The short answer is "yes".  None of the dhcp clients cover every DHCP servers options from what I have read.  I do note that you have changed kernels, but I'm willing to bet you probably could have updated your entire system.  Newer versions of glibc, etc have more of an effect than that does (unless your kernel has bugs surrounding network code).  I was able to get my dhcpc client to work today, but I had to increase the time out and I told the client not to supply a hostname ( -h"" ).  You could try a newer/older version of the dhcpcd client, or as you said, try out one of the other ones.

Haz

----------

## niffs

Well, I tried a couple other clients (udhcpd/pump), which also timed out... I don't think increasing timeout length will have an effect because ifconfig claims I'm not even *transmitting* packets let alone recieving, which is a slightly scary idea. I'm pretty sure it's a fault of the kernel because the system connects perfectly fine with a 2.6.12 kernel and an inability to transmit packets would potentially imply a driver problem... I'm thinking at this point the best option might simply be to stick with the old kernel for a bit longer until everything's been updated a few releases, then emerge -e world, and see if the problem isn't fixed... I'll try downgrading the client and checking into the timeouts / no host name thing, but I get the feeling it won't do much... If that doesn't work, I think I may try building a kernel with config copied *exactly* from the livecd (same version, too), since the livecd boots perfectly, and hope that works...

----------

## niffs

Problem Solved:

Now, no need to call me stupid, i can assure everybody i've just called myself that enough right now...

but apparently "noapic" is some sort of magic kernel option that solves all manner of problems, including my ethernet problems.

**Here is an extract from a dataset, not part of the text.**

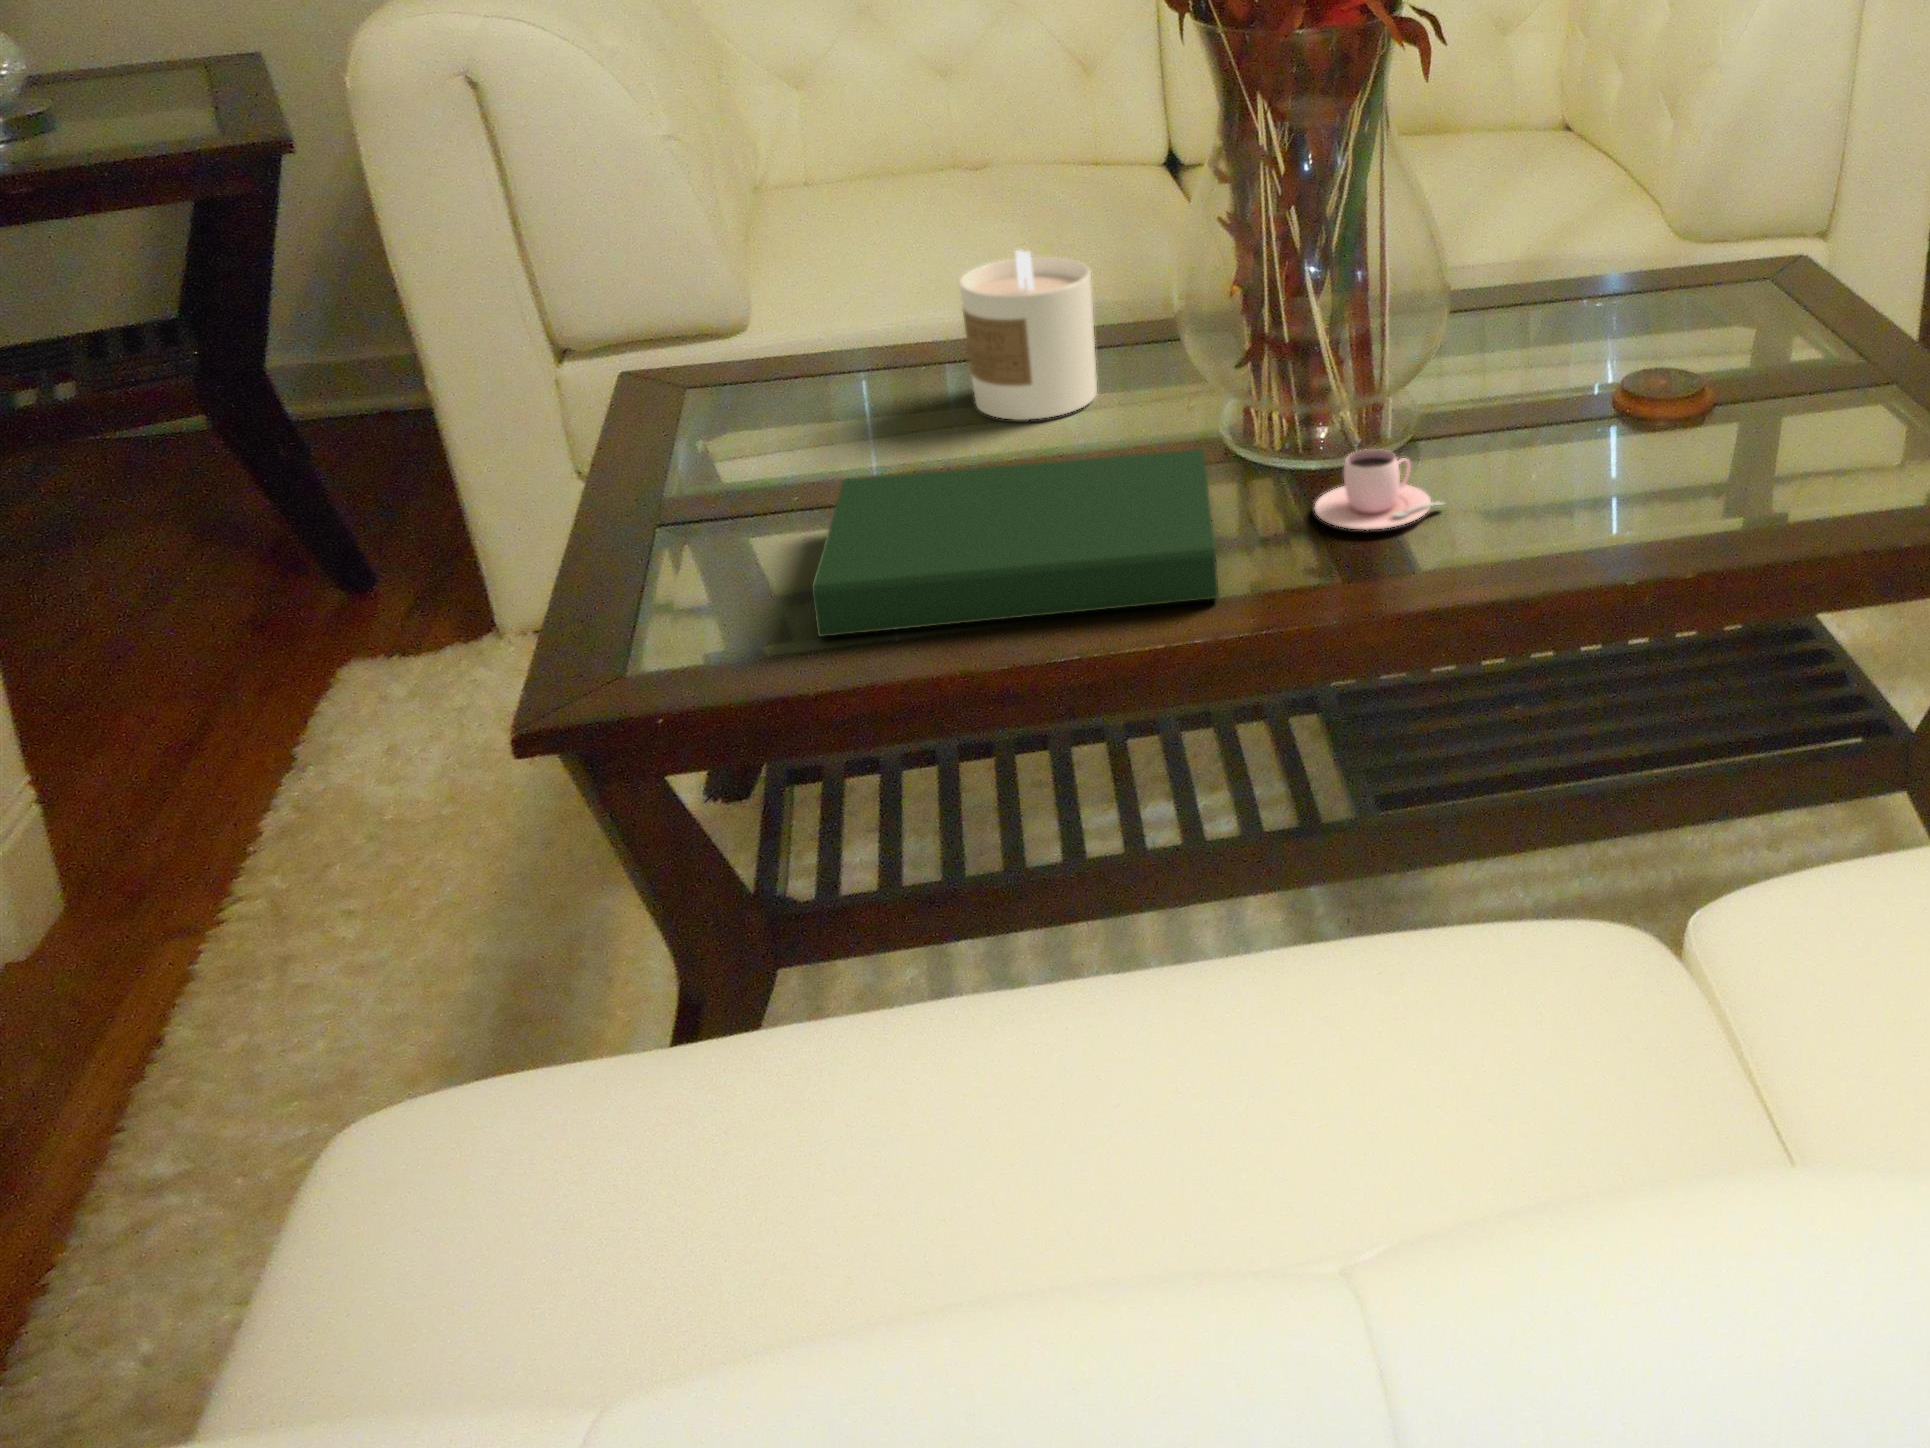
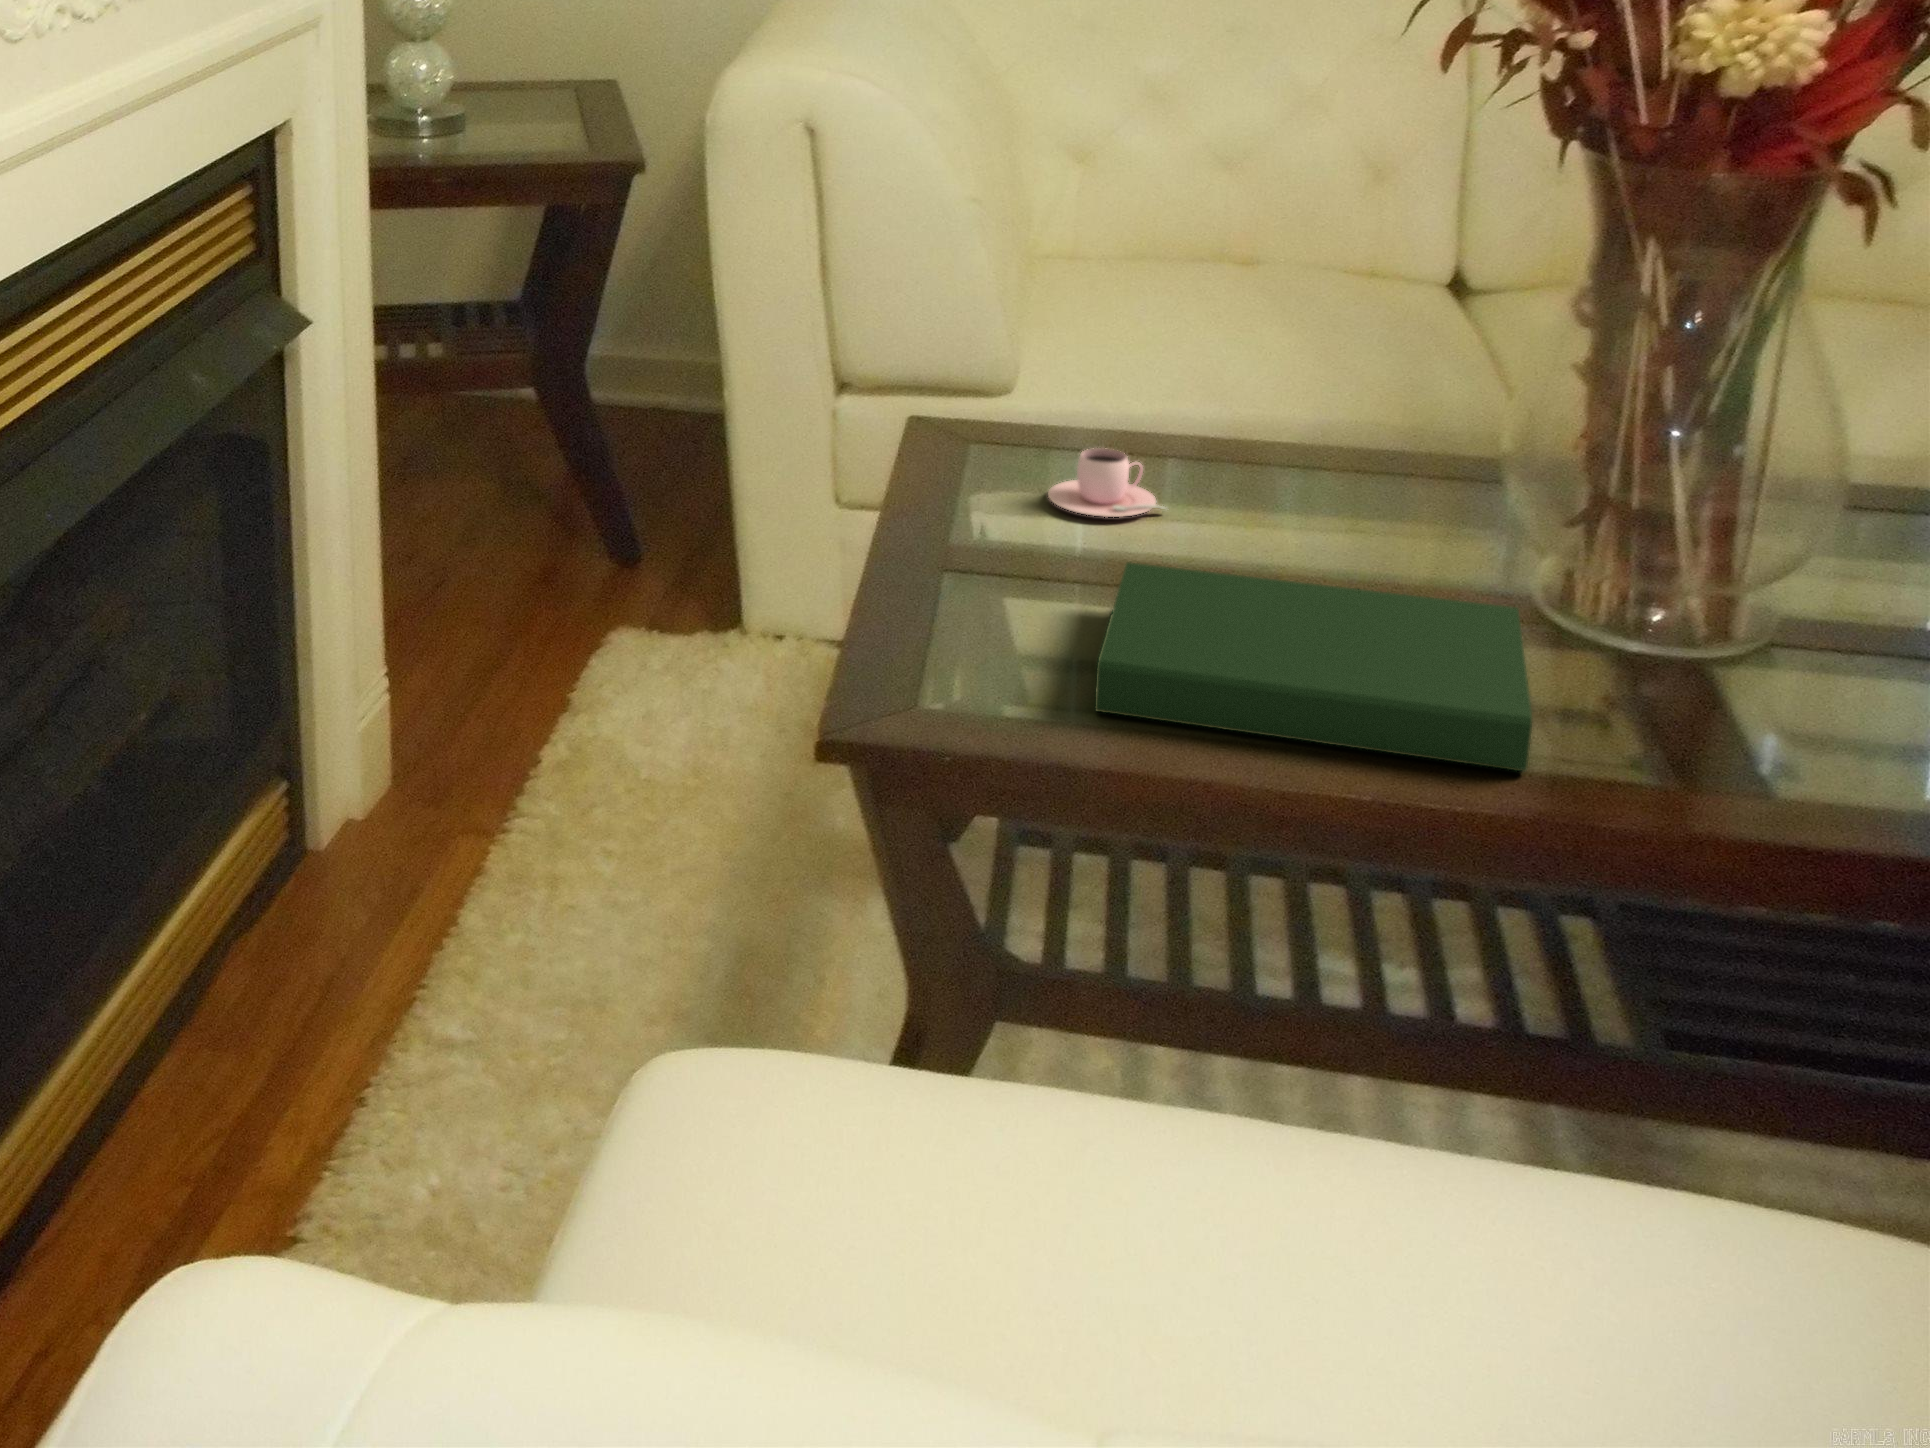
candle: present [959,250,1097,420] -> none [1254,362,1403,540]
teacup: present [1315,449,1443,529] -> present [1048,448,1164,517]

So after more than a year of being stuck on an increasingly outdated kernel, losing udev support, and going through multiple ethernet cards to no avail (currently a netlink, but i'd bet the e100 would work now too), it would appear the problem is solved with a simple six letters. Well, thanks for all the help anyway  :Very Happy: 

Now I just have to figure out why my card has decided to be "eth3" instead of "eth0"... ?

----------

## Casshan

Look in 

/etc/udev/rules.d/70-persistent-net.rules

Udev sets a ethX based on MAC Address

----------

## niffs

hah, thanks, i should know these things by now   :Embarassed: 

----------